INPUT MATERIAL START
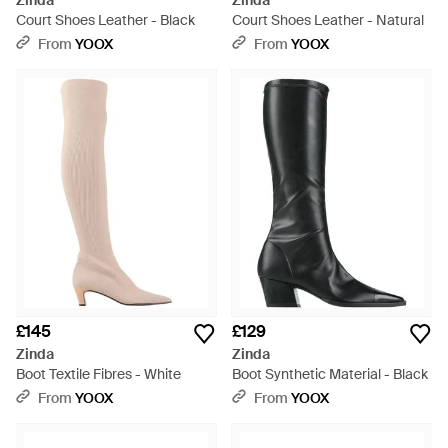
Zinda
Zinda
Court Shoes Leather - Black
Court Shoes Leather - Natural
From
YOOX
From
YOOX
£145
£129
Zinda
Zinda
Boot Textile Fibres - White
Boot Synthetic Material - Black
From
YOOX
From
YOOX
INPUT MATERIAL END
* **ABOUT THIS TASK**
Read through the data above. Report each line that has the word "Black".

* **WRITTEN ANSWER**
Court Shoes Leather - Black
Boot Synthetic Material - Black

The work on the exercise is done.